Indonesia butuh visi politik SDA yang berorientasi pada kemaslahatan rakyat. Mengingat negeri ini memiliki wilayah perairan yang lebih luas ketimbang daratannya, maka sungguh ironis jika negeri maritim ini malah mengalami krisis air berulang kali.


Seperti apa visi politik SDA yang harus dilakukan negara? 


Pertama, mengembalikan kepemilikan SDA yang terkategori milik umum kepada rakyat. Hutan, air, sungai, danau, laut adalah milik rakyat secara keseluruhan. Sabda Nabi saw., “Kaum muslim berserikat dalam tiga perkara yaitu padang rumput, air, dan api.” (HR Abu Dawud dan Ahmad)


Liberalisasi air terjadi akibat penerapan ideologi kapitalisme. Sedangkan dalam Islam, status kepemilikan air yang notabene milik rakyat akan dikelola negara untuk kemaslahatan rakyat.


Kedua, negara mengelola secara langsung dalam proses produksi dan distribusi air. Negara melakukan pengawasan atas berjalannya pemanfaatan air, seperti peningkatan kualitas air dan menyalurkan kepada masyarakat melalui industri air bersih perpipaan hingga kebutuhan masyarakat atas air terpenuhi dengan baik. 

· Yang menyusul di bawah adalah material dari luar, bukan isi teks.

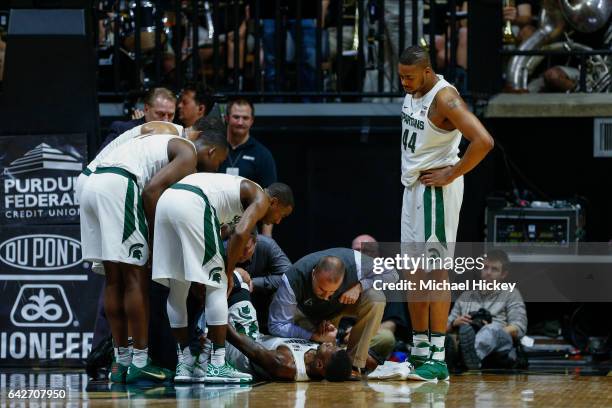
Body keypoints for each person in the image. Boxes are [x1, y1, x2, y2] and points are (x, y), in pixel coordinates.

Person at [79, 128, 229, 384]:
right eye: (219, 162)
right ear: (212, 151)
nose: (215, 168)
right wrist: (152, 240)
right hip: (119, 184)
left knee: (114, 279)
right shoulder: (187, 150)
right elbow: (151, 192)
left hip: (91, 185)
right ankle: (139, 361)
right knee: (136, 277)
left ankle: (120, 361)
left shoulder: (157, 140)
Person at [398, 45, 494, 381]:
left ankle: (438, 357)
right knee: (412, 272)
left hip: (436, 191)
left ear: (426, 71)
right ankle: (420, 349)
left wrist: (452, 173)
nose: (404, 83)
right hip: (413, 189)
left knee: (436, 272)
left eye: (409, 77)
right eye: (400, 77)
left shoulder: (445, 98)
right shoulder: (414, 90)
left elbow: (483, 140)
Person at [151, 173, 294, 383]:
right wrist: (227, 273)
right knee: (217, 285)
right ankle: (217, 365)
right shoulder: (261, 198)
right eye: (282, 214)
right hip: (193, 202)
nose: (279, 220)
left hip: (167, 201)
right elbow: (240, 234)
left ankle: (185, 363)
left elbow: (224, 229)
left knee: (178, 286)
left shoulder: (236, 196)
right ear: (274, 202)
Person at [268, 248, 398, 377]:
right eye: (321, 290)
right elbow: (276, 326)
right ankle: (330, 351)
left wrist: (360, 286)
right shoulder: (292, 279)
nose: (326, 297)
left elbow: (393, 274)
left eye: (332, 291)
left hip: (343, 305)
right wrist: (312, 335)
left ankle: (354, 364)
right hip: (308, 314)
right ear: (313, 274)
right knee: (319, 357)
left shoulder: (357, 263)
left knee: (376, 298)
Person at [224, 271, 353, 382]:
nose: (331, 344)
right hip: (257, 335)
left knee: (236, 278)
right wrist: (319, 332)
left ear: (319, 364)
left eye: (330, 348)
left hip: (240, 348)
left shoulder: (286, 365)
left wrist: (218, 322)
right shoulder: (317, 356)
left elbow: (252, 349)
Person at [447, 250, 527, 369]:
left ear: (503, 274)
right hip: (466, 335)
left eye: (494, 269)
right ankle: (462, 355)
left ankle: (466, 357)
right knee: (448, 337)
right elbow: (444, 326)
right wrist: (454, 323)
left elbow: (518, 328)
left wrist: (487, 328)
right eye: (485, 268)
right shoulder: (466, 295)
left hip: (499, 341)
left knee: (491, 329)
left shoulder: (511, 294)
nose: (488, 272)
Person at [218, 98, 278, 236]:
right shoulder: (214, 148)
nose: (240, 122)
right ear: (226, 118)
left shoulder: (262, 154)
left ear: (252, 121)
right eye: (236, 117)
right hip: (214, 224)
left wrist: (266, 238)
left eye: (245, 118)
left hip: (248, 231)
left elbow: (269, 198)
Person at [101, 87, 177, 149]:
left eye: (170, 115)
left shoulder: (177, 134)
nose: (166, 120)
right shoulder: (123, 129)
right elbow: (100, 161)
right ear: (146, 109)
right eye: (160, 114)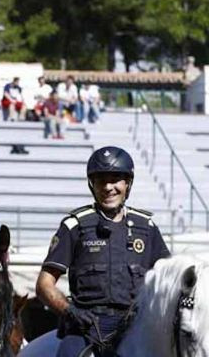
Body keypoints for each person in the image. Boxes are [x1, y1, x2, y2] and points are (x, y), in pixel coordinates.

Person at [35, 146, 171, 357]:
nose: (108, 187)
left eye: (116, 179)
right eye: (101, 180)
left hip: (136, 326)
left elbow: (168, 280)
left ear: (128, 183)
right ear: (92, 184)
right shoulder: (75, 226)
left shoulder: (147, 227)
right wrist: (70, 312)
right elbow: (44, 285)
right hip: (85, 328)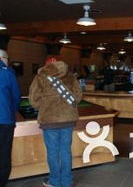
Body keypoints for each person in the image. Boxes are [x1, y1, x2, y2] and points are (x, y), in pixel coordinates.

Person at [29, 57, 82, 187]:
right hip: (68, 119)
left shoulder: (40, 77)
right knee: (66, 151)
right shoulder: (70, 76)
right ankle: (67, 181)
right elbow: (78, 97)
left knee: (52, 152)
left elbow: (34, 100)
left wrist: (46, 104)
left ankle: (55, 181)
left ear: (46, 66)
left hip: (49, 120)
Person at [0, 49, 21, 187]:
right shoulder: (8, 73)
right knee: (4, 154)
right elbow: (16, 97)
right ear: (3, 58)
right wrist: (11, 112)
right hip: (5, 120)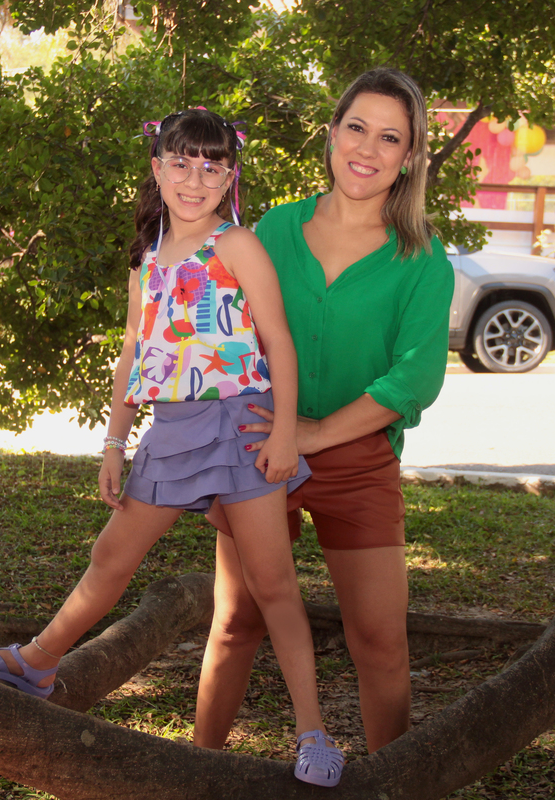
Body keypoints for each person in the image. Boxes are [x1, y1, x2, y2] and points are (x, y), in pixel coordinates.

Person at [0, 107, 345, 787]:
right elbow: (136, 352)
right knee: (110, 556)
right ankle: (38, 663)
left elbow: (278, 338)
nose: (196, 178)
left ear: (230, 174)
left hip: (240, 425)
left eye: (212, 165)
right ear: (157, 168)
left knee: (273, 584)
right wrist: (114, 440)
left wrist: (284, 429)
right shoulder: (147, 257)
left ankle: (313, 733)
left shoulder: (237, 245)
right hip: (171, 429)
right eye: (182, 162)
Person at [192, 69, 454, 755]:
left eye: (390, 136)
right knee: (234, 624)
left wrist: (314, 433)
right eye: (357, 127)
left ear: (410, 155)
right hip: (257, 447)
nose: (368, 148)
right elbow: (220, 329)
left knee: (381, 644)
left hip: (359, 458)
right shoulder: (275, 229)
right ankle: (193, 775)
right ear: (332, 134)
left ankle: (389, 783)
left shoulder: (421, 258)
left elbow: (415, 378)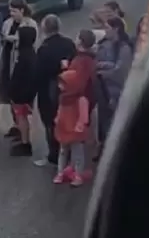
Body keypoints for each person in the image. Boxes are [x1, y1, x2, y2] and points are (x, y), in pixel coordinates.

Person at [33, 14, 77, 167]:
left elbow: (38, 73)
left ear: (44, 28)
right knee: (67, 121)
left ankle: (54, 155)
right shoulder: (69, 44)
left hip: (47, 91)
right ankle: (68, 154)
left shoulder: (44, 49)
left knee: (50, 123)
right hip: (68, 90)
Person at [55, 29, 97, 183]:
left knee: (67, 146)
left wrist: (66, 69)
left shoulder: (79, 61)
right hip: (84, 102)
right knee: (77, 144)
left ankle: (67, 172)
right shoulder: (91, 60)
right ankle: (75, 171)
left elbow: (74, 80)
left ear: (81, 41)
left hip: (75, 105)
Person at [0, 0, 37, 137]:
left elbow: (30, 42)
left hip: (18, 62)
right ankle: (15, 123)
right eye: (10, 10)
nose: (12, 14)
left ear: (22, 10)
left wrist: (12, 39)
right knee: (7, 94)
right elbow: (3, 37)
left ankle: (21, 125)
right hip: (6, 60)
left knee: (19, 97)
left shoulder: (30, 24)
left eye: (14, 11)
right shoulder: (8, 23)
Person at [95, 17, 134, 161]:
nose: (105, 31)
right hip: (105, 91)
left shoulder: (124, 47)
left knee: (114, 124)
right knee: (104, 122)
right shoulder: (109, 45)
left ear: (116, 29)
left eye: (107, 28)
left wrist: (103, 72)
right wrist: (106, 65)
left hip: (116, 93)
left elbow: (121, 71)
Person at [53, 65, 92, 187]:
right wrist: (57, 119)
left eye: (62, 84)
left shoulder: (80, 100)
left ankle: (78, 175)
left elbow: (84, 116)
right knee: (63, 151)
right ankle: (61, 172)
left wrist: (80, 125)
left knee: (76, 153)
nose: (60, 86)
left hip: (75, 132)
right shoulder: (63, 98)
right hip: (64, 129)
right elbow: (60, 110)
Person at [7, 25, 38, 157]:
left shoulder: (25, 56)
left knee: (21, 117)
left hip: (21, 94)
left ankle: (25, 143)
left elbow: (21, 76)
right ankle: (23, 139)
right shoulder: (29, 53)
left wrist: (15, 92)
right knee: (21, 117)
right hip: (23, 93)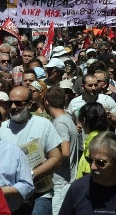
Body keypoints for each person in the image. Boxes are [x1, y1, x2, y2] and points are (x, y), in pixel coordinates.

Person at [0, 86, 62, 215]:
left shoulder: (44, 124)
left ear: (29, 104)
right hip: (9, 197)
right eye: (10, 103)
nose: (13, 107)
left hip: (39, 195)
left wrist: (30, 175)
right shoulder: (1, 129)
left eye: (18, 103)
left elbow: (56, 159)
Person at [44, 87, 78, 215]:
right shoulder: (67, 120)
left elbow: (65, 152)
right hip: (65, 181)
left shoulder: (60, 123)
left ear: (46, 102)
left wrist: (46, 162)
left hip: (61, 183)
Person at [76, 102, 109, 178]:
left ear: (84, 120)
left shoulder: (93, 142)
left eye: (80, 120)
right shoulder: (105, 137)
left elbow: (89, 169)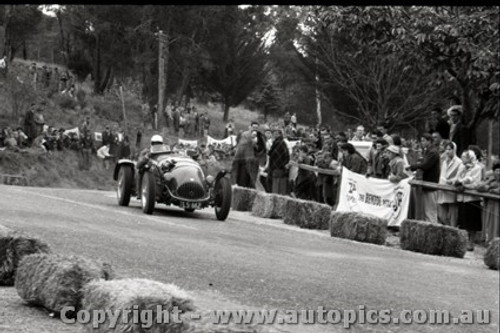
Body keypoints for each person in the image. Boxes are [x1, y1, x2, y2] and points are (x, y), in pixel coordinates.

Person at [455, 150, 483, 251]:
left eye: (464, 157)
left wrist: (464, 185)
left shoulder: (477, 168)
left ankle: (471, 243)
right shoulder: (461, 167)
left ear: (469, 158)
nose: (462, 159)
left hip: (472, 198)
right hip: (462, 198)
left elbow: (476, 182)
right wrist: (460, 180)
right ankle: (464, 242)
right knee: (463, 220)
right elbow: (457, 178)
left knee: (472, 222)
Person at [409, 134, 440, 223]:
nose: (422, 143)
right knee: (426, 211)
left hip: (431, 184)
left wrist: (413, 166)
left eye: (424, 140)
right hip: (426, 183)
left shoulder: (433, 152)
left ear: (429, 141)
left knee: (430, 211)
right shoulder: (427, 151)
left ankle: (433, 229)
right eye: (421, 140)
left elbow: (426, 165)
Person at [437, 141, 462, 226]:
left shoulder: (459, 162)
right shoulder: (444, 162)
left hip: (452, 192)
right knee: (441, 215)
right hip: (442, 190)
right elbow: (442, 175)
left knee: (453, 217)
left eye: (450, 149)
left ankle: (453, 231)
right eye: (446, 149)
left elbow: (459, 176)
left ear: (454, 150)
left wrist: (452, 181)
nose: (447, 151)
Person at [478, 161, 500, 243]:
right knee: (490, 224)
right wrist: (488, 184)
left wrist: (493, 190)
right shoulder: (491, 180)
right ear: (493, 172)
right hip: (490, 206)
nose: (498, 173)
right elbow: (480, 187)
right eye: (497, 170)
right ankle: (490, 241)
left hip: (498, 206)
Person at [266, 128, 290, 195]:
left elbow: (273, 154)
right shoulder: (279, 142)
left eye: (276, 133)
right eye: (274, 133)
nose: (274, 135)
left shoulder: (279, 143)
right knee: (275, 186)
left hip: (278, 168)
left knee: (275, 187)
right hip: (278, 167)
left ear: (280, 134)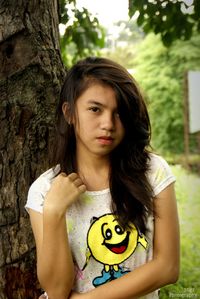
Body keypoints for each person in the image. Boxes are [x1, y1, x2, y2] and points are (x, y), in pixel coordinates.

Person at [25, 57, 180, 299]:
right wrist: (53, 212)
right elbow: (56, 290)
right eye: (95, 109)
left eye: (118, 113)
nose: (108, 124)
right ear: (69, 113)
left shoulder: (152, 172)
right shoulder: (44, 190)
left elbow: (168, 268)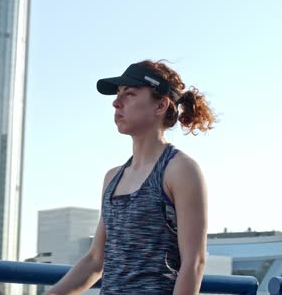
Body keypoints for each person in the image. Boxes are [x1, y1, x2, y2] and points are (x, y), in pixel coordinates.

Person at [45, 60, 216, 294]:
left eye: (130, 94)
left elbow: (194, 263)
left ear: (160, 106)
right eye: (117, 94)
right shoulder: (112, 178)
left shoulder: (180, 170)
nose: (116, 102)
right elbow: (95, 261)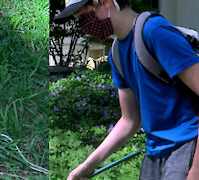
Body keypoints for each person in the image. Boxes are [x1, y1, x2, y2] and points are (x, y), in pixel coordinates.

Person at [54, 0, 199, 179]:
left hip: (187, 146)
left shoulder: (154, 31)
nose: (84, 27)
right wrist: (86, 166)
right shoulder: (116, 53)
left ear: (105, 2)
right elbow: (129, 120)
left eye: (85, 16)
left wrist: (196, 170)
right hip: (155, 152)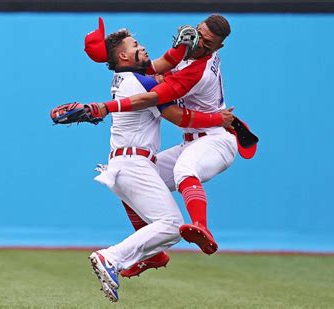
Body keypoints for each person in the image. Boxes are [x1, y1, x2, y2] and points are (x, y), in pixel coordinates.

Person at [81, 18, 234, 302]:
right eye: (136, 46)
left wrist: (173, 53)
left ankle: (151, 255)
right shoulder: (142, 80)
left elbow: (161, 64)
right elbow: (174, 112)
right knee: (170, 225)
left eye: (206, 41)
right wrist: (217, 118)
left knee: (160, 191)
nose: (144, 48)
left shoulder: (129, 75)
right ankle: (111, 258)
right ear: (125, 56)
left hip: (130, 163)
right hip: (136, 162)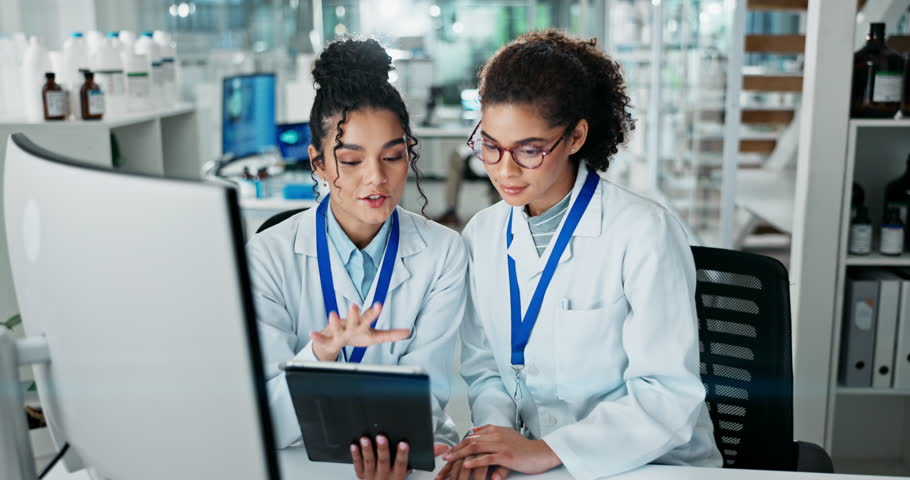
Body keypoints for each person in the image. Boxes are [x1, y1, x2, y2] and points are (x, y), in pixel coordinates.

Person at [438, 30, 722, 480]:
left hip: (651, 464)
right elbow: (485, 367)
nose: (504, 170)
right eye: (490, 145)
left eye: (530, 150)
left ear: (574, 137)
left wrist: (548, 450)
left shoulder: (643, 232)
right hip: (538, 464)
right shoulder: (483, 235)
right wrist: (493, 439)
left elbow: (667, 395)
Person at [246, 38, 465, 479]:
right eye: (350, 160)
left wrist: (384, 446)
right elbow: (263, 417)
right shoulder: (268, 256)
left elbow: (427, 399)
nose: (377, 178)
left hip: (406, 464)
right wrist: (320, 355)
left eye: (394, 156)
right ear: (319, 163)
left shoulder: (442, 252)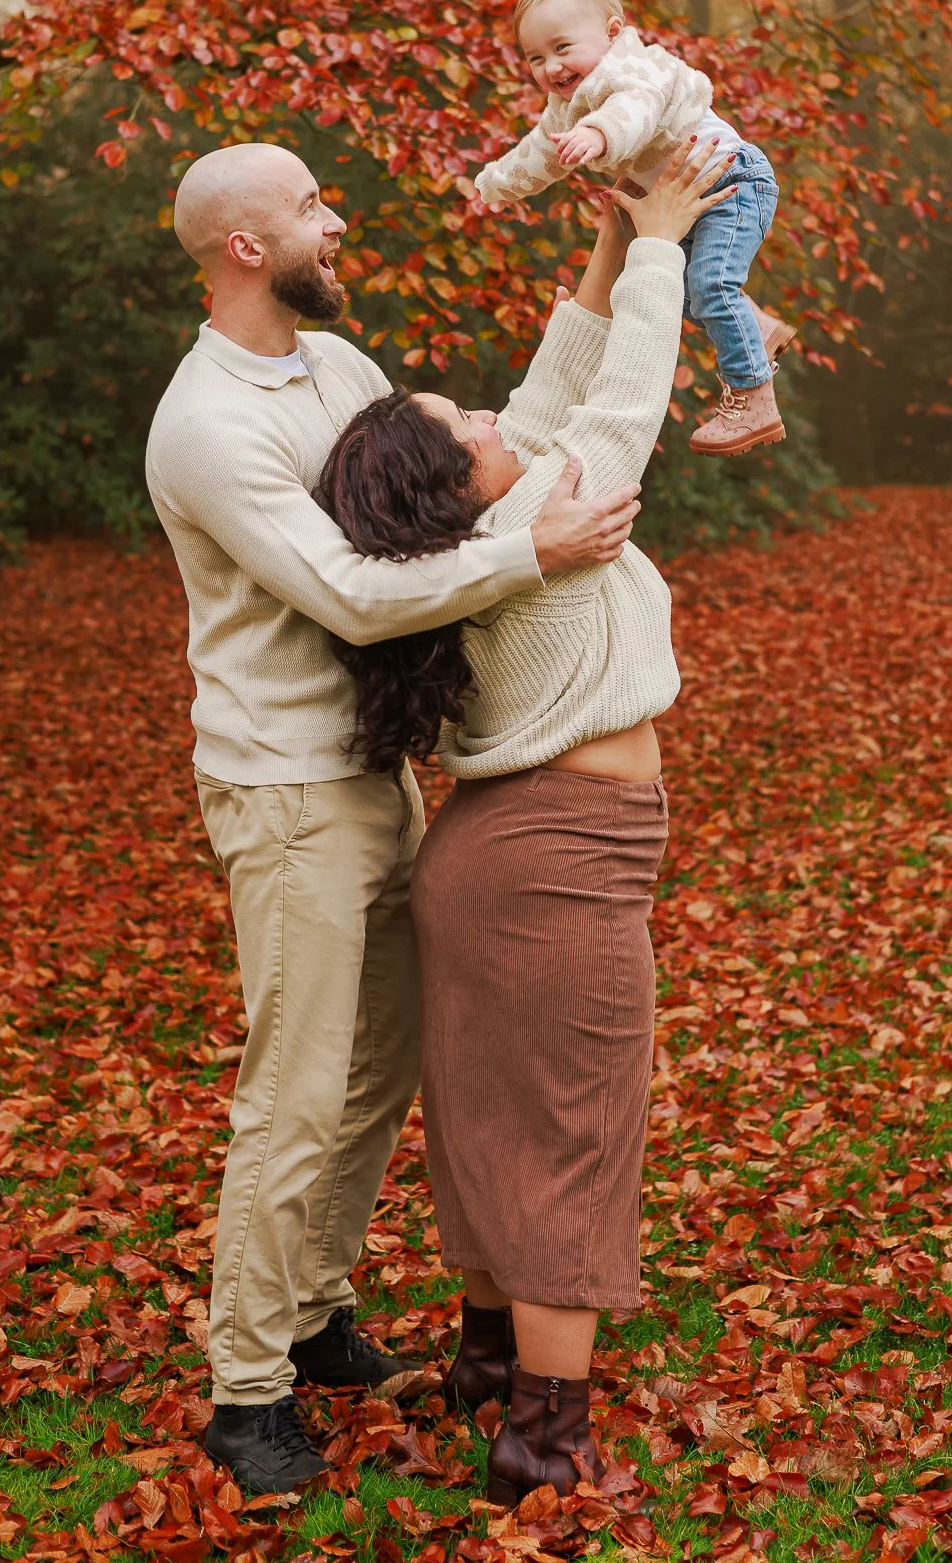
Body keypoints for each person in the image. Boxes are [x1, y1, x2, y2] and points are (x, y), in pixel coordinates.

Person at [144, 143, 645, 1497]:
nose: (335, 218)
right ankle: (245, 1394)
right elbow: (353, 593)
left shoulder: (342, 373)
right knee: (295, 1094)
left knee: (375, 1079)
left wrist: (605, 266)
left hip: (372, 773)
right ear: (246, 246)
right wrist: (531, 552)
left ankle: (312, 1321)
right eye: (310, 206)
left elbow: (439, 496)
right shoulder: (207, 424)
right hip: (283, 789)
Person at [315, 138, 729, 1505]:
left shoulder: (478, 532)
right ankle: (542, 1446)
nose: (497, 418)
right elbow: (623, 395)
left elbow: (559, 373)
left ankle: (491, 1364)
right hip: (554, 860)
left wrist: (610, 239)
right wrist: (667, 238)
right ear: (464, 486)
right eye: (470, 427)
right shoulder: (553, 515)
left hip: (507, 855)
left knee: (494, 1120)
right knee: (569, 1132)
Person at [474, 0, 792, 458]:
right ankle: (758, 327)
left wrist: (598, 134)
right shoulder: (569, 105)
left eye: (561, 48)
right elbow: (541, 149)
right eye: (534, 58)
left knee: (711, 286)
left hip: (732, 179)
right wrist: (498, 182)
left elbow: (635, 111)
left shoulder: (639, 67)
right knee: (677, 292)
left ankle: (753, 395)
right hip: (688, 193)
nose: (550, 67)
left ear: (612, 32)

Terhadap sumber daya kepemilikan umum ini, negara tidak boleh menyerahkan pengelolaannya kepada individu/swasta. Negara harus memberdayakan para ahli terkait agar masyarakat bisa menikmati air bersih dengan mudah.


Ketiga, negara melakukan rehabilitasi dan memelihara konversi lahan hutan agar resapan air tidak hilang. Negara akan mengedukasi masyarakat agar bersama-sama menjaga lingkungan, melakukan pembiasaan hidup bersih dan sehat, serta memberi sanksi tegas terhadap pelaku kerusakan lingkungan.


Demikianlah prinsip Islam dalam melakukan tata kelola SDA dengan terperinci. Kesalahan dalam mengelola SDA berakibat malapetaka bagi umat manusia. Di tangan para kapitalis rakus, kerusakan lingkungan meluas hingga menyebabkan perubahan iklim ekstrem dan kekeringan. 


Oleh karenanya, jika menginginkan negeri ini mendapat berkah, tidak ada jalan lain selain mengambil Islam sebagai solusi menyeluruh, termasuk dalam mengatasi krisis air bersih dan darurat kekeringan.